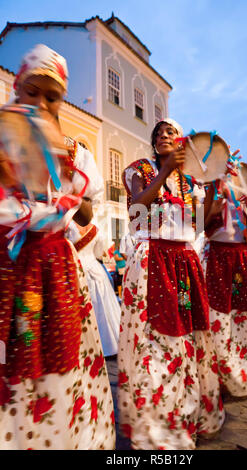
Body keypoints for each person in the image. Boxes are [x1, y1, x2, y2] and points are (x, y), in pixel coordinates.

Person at [0, 44, 115, 450]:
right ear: (17, 89)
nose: (41, 103)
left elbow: (85, 215)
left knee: (60, 357)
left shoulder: (72, 151)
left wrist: (67, 181)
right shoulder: (2, 142)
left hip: (57, 269)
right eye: (32, 92)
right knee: (14, 357)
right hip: (11, 268)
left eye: (53, 97)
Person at [118, 118, 225, 450]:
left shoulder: (189, 183)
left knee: (187, 340)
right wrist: (164, 172)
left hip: (183, 262)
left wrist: (213, 189)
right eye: (159, 133)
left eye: (170, 133)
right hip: (151, 261)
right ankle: (156, 428)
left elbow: (195, 227)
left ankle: (185, 413)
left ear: (181, 144)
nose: (163, 135)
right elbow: (138, 211)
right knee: (154, 344)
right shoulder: (141, 170)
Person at [204, 163, 247, 397]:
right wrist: (218, 198)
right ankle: (225, 372)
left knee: (246, 312)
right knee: (220, 313)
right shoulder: (211, 187)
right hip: (218, 256)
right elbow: (204, 224)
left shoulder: (244, 195)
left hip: (242, 256)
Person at [67, 221, 121, 357]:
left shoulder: (67, 226)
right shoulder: (96, 229)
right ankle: (108, 345)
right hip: (95, 270)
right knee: (103, 307)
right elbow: (98, 253)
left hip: (75, 269)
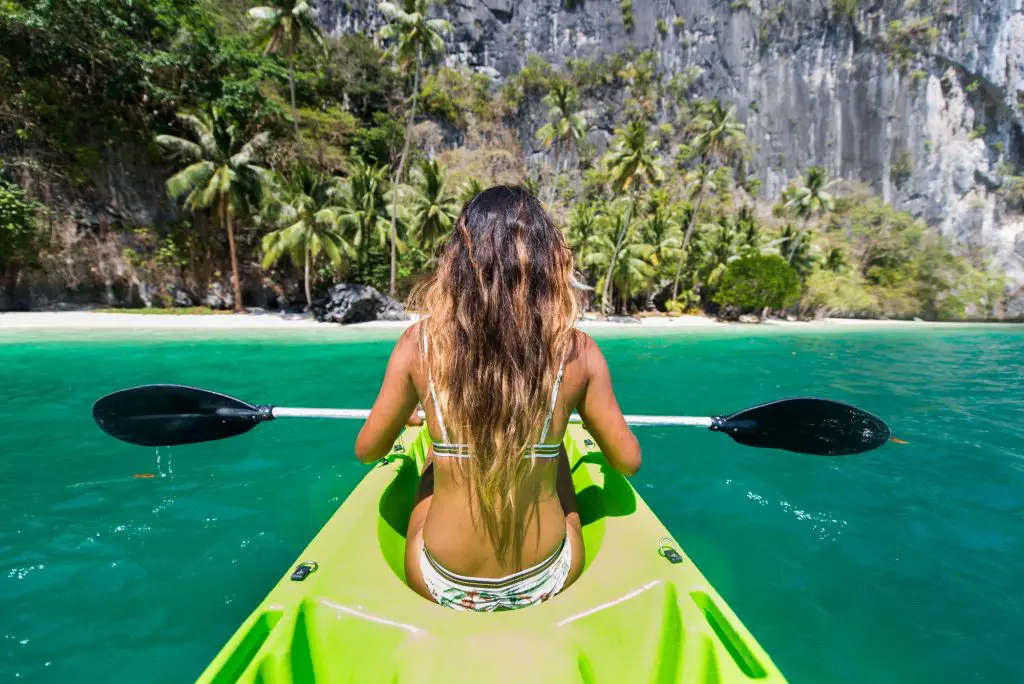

What this task involves -> Copy each line of the listing above that includes the word "shoulder".

Task solution ->
left shoulder: (72, 151)
right shoulder: (2, 142)
left shoulder: (189, 183)
right shoulder: (141, 170)
right shoulder: (211, 187)
left shoulder: (244, 195)
left shoulder: (67, 226)
right shoulder: (96, 229)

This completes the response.